«Il doit être pris au sérieux»«Pourquoi le Canada ne deviendrait-il pas le 51e Etat américain?»
ATS
16.12.2024 - 08:40
Si la plupart des Canadiens prennent cette petite phrase du président américain élu Donald Trump comme une boutade, elle n'en finit pas de faire parler. Elle inquiète certains et agace d'autres.
Keystone-SDA
16.12.2024, 08:40
16.12.2024, 08:41
ATS
Plus tôt dans la semaine, le président élu américain s'était moqué du premier ministre canadien Justin Trudeau, le qualifiant de «gouverneur» sur son réseau Truth Social, un titre désignant aux Etats-Unis le chef de l'exécutif d'un Etat fédéré.
Cette moquerie a fait suite aux propos de Donald Trump sur la possibilité pour le Canada de devenir le 51e Etat américain, pour ne pas se voir imposer des droits de douane plus élevés, selon la chaîne conservatrice Fox News.
Comme dans un roman
En 1973, le roman à succès «Ultimatum», écrit par Richard Rohmer, racontait une tentative américaine d'annexer le Canada après une annonce sur des hausses des droits de douane.

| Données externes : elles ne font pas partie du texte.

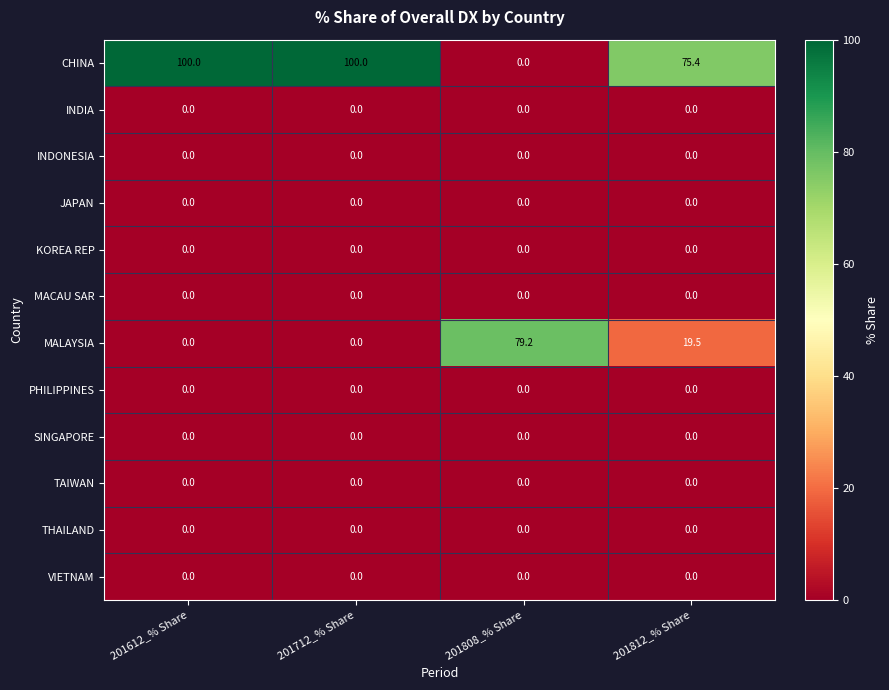

True or false: INDIA has a value of 0.0 at 201612_% Share.

True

Dans cette dystopie, tout comme dans la vraie vie, le président américain était alors Richard Nixon, tandis que le premier ministre canadien était Pierre Elliott Trudeau, le père du dirigeant actuel, Justin Trudeau.
«Il doit être pris au sérieux»
Si les deux hommes politiques sont décédés depuis longtemps, pour Richard Rohmer, les remarques de Donald Trump, insinuant que le Canada pourrait être absorbé par les États-Unis, ne doivent pas être considérées à la légère.
«Il doit être pris au sérieux», estime l'écrivain de 101 ans, vétéran du débarquement. «C'est un homme plein d'imagination qui sait ce qu'il fait, concernant le Canada». -
Depuis lors, au nord de la frontière, on s'interroge sur ces piques à répétition. Si certains estiment que «Trump fait du Trump», cela a toutefois touché une corde sensible. Le premier ministre canadien, préoccupé par une possible hausse drastique des droits de douane, n'a pas répondu publiquement aux moqueries de l'Américain.
Mais certains responsables politiques n'ont pas hésité. Ainsi, l'ex-premier ministre du Québec, Jean Charest, a sèchement prévenu Donald Trump de «réfléchir à deux fois avant d'envahir le Canada».
Une escalade
Ce dernier a même fait allusion à la guerre de 1812 entre les deux pays, lorsque les avancées américaines sur le territoire canadien se sont soldées par une défaite et l'incendie de la Maison-Blanche.
Toutefois, au Canada, un sondage réalisé cette semaine par l'institut Leger montre que 13% des Canadiens souhaiteraient que leur pays devienne un État des États-Unis.
Pour Laura Stephenson, professeure de sciences politiques à l'université Western, les réflexions de Trump représentent une escalade par rapport à sa menace d'augmenter les taxes douanières. «C'est un autre monde. Parler d'annexion n'est pas la même chose que de dire: 'Je vais nuire à votre industrie'», affirme la chercheuse.
Si une confrontation directe avec les États-Unis lui semble impensable, elle estime toutefois que de telles moqueries sont «humiliantes» pour les Canadiens. D'autant plus que, selon la professeure, de nombreux Canadiens se définissent par opposition aux Américains et que les piques de Donald Trump «ont toutes sortes d'implications pour l'identité canadienne».
Patriotisme
A l'inverse, pour son collègue de l'université de Toronto Renan Levine, les saillies de Donald Trump pourraient être un «bon signe» pour les Canadiens, soulignant une connivence avec Justin Trudeau. «Il envoie essentiellement le message suivant: 'J'ai un certain niveau de familiarité avec toi et nous pouvons plaisanter ensemble'», explique Renan Levine à l'AFP.
Richard Rohmer espère que cette confrontation va réveiller le patriotisme de son pays. Selon lui, c'est l'une des clés du succès de son livre. Le roman avait touché la fierté nationale des Canadiens, très peu exprimée habituellement.
La vice-première ministre Chrystia Freeland a répondu aux moqueries de M. Trump en expliquant que le Canada était «le meilleur pays au monde».
Est-ce l'occasion pour le pays de relever la tête face à son puissant voisin? Richard Rohmer le pense: «Nous devrions le faire, mais je n'ai aucune idée de comment».